--- begin Given passage ---

Second, even if we were to consider Gomez's pretext argument on its merits, we cannot conclude that any alleged pretext rendered the dog sniff unlawful. "[I]f there is an objective legal basis for an arrest or search, the arrest or search is lawful even if the officer making the arrest or conducting the search based his or her action on the wrong ground or had an improper motive." State v. Everett, 472 N.W.2d 864, 867 (Minn. 1991) (citing Scott v. United States, 436 U.S. 128 (1978)). While "fabricated pretexts" may be unlawful on a case-by-case basis, "'legal' pretext-i.e., activities which can be legally justified if the actual reason for the conduct is put aside-consistently pass constitutional muster." Id. Thus, while Trooper Otterson needed reasonable suspicion to expand the scope of the search beyond looking for open bottles, the fact that an objective violation of the opencontainer law may have served as a pretext for an opportunity to search for drugs does not invalidate the subsequent search.

--- end Given passage ---
--- begin Supplied information ---

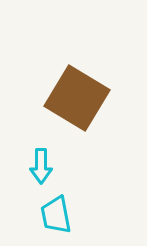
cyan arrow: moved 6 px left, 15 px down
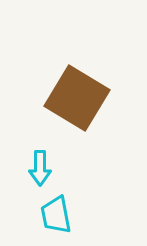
cyan arrow: moved 1 px left, 2 px down
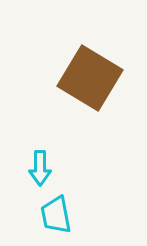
brown square: moved 13 px right, 20 px up
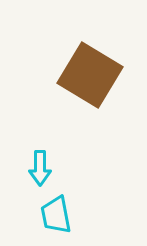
brown square: moved 3 px up
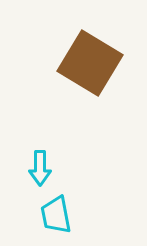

--- end Supplied information ---

▶ _Task to carry out_
Copy the passage on pretextual searches in full, with its wording unchanged. Rely only on the passage on pretextual searches and set the material aside.

▶ _Reply_
Second, even if we were to consider Gomez's pretext argument on its merits, we cannot conclude that any alleged pretext rendered the dog sniff unlawful. "[I]f there is an objective legal basis for an arrest or search, the arrest or search is lawful even if the officer making the arrest or conducting the search based his or her action on the wrong ground or had an improper motive." State v. Everett, 472 N.W.2d 864, 867 (Minn. 1991) (citing Scott v. United States, 436 U.S. 128 (1978)). While "fabricated pretexts" may be unlawful on a case-by-case basis, "'legal' pretext-i.e., activities which can be legally justified if the actual reason for the conduct is put aside-consistently pass constitutional muster." Id. Thus, while Trooper Otterson needed reasonable suspicion to expand the scope of the search beyond looking for open bottles, the fact that an objective violation of the opencontainer law may have served as a pretext for an opportunity to search for drugs does not invalidate the subsequent search.